今年のスポーツ界で、私が気になった方が何人かいます。
その中から、“平成の三四郎”こと柔道家の古賀稔彦さんに登場して頂きましょう。今年の3月に、53歳の若さで亡くなられました。今回のエッセイは、生前語った古賀さんの夢や考え方から、私が学んだこと、共感・共鳴したことを取りあげてみたいと思います。それらは、時代が変わろうとも不易な理念ではないでしょうか。早すぎるという悼む声が、あちこちから聞こえてきました。
古賀稔彦さんの考え方から学んだこと、共感・共鳴したこと
古賀稔彦さんは、1988年ソウル五輪から三大会連続でオリンピックに出場しました。その中で、古賀さんを語る上で外せないのが、1992年のバルセロナ五輪でしょうか。練習中に左ひざを負傷しました。歩くこともままならない状態での、執念の金メダル獲得だったと思います。

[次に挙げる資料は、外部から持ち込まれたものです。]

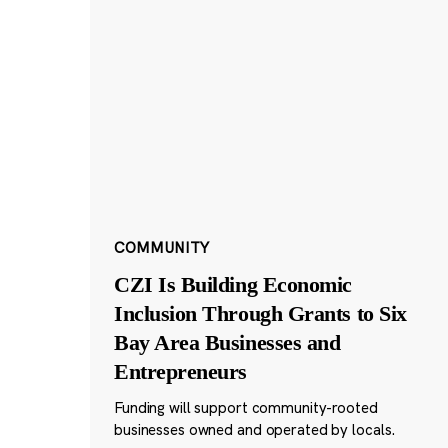
COMMUNITY
CZI Is Building Economic
Inclusion Through Grants to Six
Bay Area Businesses and
Entrepreneurs
Funding will support community-rooted
businesses owned and operated by locals.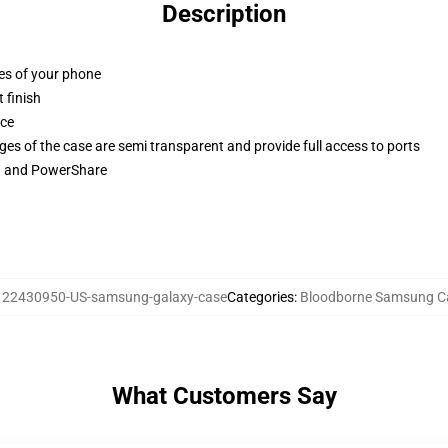
Description
ges of your phone
 finish
ace
ges of the case are semi transparent and provide full access to ports
ng and PowerShare
:
22430950-US-samsung-galaxy-case
Categories
:
Bloodborne Samsung C
What Customers Say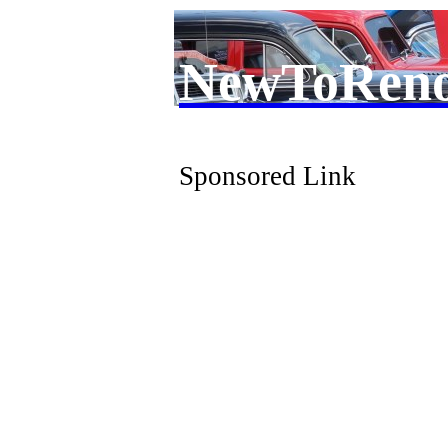
NewToRen
Sponsored Link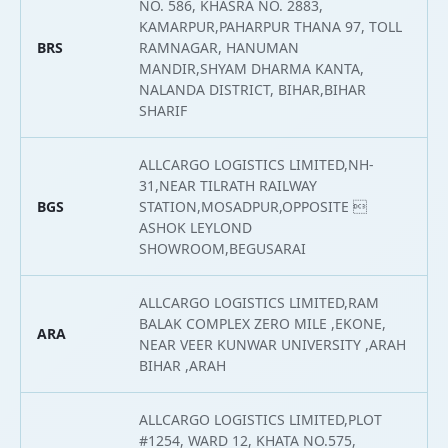
NO. 586, KHASRA NO. 2883,
KAMARPUR,PAHARPUR THANA 97, TOLL
BRS
RAMNAGAR, HANUMAN
2
MANDIR,SHYAM DHARMA KANTA,
NALANDA DISTRICT, BIHAR,BIHAR
SHARIF
ALLCARGO LOGISTICS LIMITED,NH-
31,NEAR TILRATH RAILWAY
BGS
STATION,MOSADPUR,OPPOSITE 
2
ASHOK LEYLOND
SHOWROOM,BEGUSARAI
ALLCARGO LOGISTICS LIMITED,RAM
BALAK COMPLEX ZERO MILE ,EKONE,
ARA
2
NEAR VEER KUNWAR UNIVERSITY ,ARAH
BIHAR ,ARAH
ALLCARGO LOGISTICS LIMITED,PLOT
#1254, WARD 12, KHATA NO.575,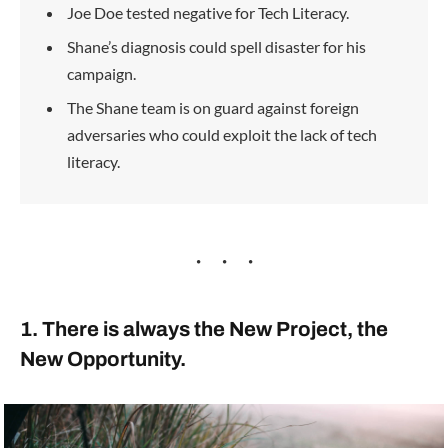
Joe Doe tested negative for Tech Literacy.
Shane’s diagnosis could spell disaster for his
campaign.
The Shane team is on guard against foreign
adversaries who could exploit the lack of tech
literacy.
1. There is always the New Project, the
New Opportunity.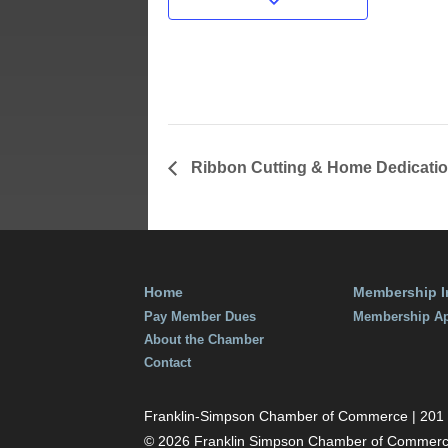
Date:
February 27
Time:
6:00 pm - 8
Ribbon Cutting & Home Dedicati
Home
Membership I
Pay Member Dues
Membership Ap
About the Chamber
Contact
Franklin-Simpson Chamber of Commerce | 201 S.
© 2026 Franklin Simpson Chamber of Commer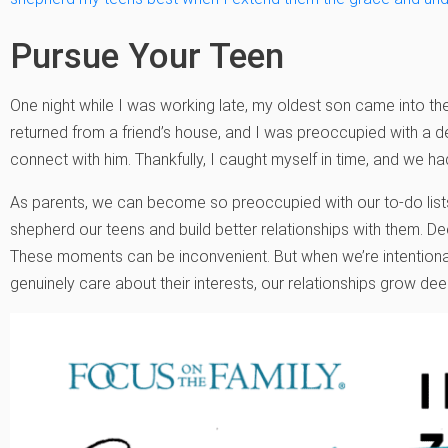
Pursue Your Teen
One night while I was working late, my oldest son came into t
returned from a friend’s house, and I was preoccupied with a d
connect with him. Thankfully, I caught myself in time, and we 
As parents, we can become so preoccupied with our to-do lists
shepherd our teens and build better relationships with them. D
These moments can be inconvenient. But when we’re intentiona
genuinely care about their interests, our relationships grow dee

現役引退後は、指導者として全日本女子柔道チームの強化コーチを務めながら、町道場古賀塾を設立して、子供たちの人間形成に尽力されました。古賀稔彦公式ホームページには、シンプルな表現で古賀塾の理念が述べられています。
その中にある“古賀塾が求める柔の道とは『優しい心を育てる』人間教育です”、“『学び』に終わりはありません”の2行に心惹かれます。その理由は、私の目指す教育理念と相通じるからです。
さらに共感したことがあります。それは、古賀さんの夢です。
先ず、“世界の舞台で戦える柔道選手を一人でも多く育てること”が、一つ目の夢だそうです。もう一つ、改めて共感・共鳴した古賀さんの夢があります。“「とにかく柔道が好き」という柔道家を育てること。強い弱いにかかわらず、自分の子供が生まれても、柔道をやらせたい。そんな気持ちを持ってくれる人間を増やしたい”という夢です。古賀塾柔道場を自身の死に場所と語っていたそうですが、心から柔道を愛した古賀稔彦さんならではの本心だと感じております。
今回のエッセイは、意識して簡潔を目指しました。具体的には、3分間スピーチ原稿(ジャスト3分間で話し終える原稿)を目標に取り組んでみました。これからも、身近な目標を意識しながら呟いていこうと強く感じております。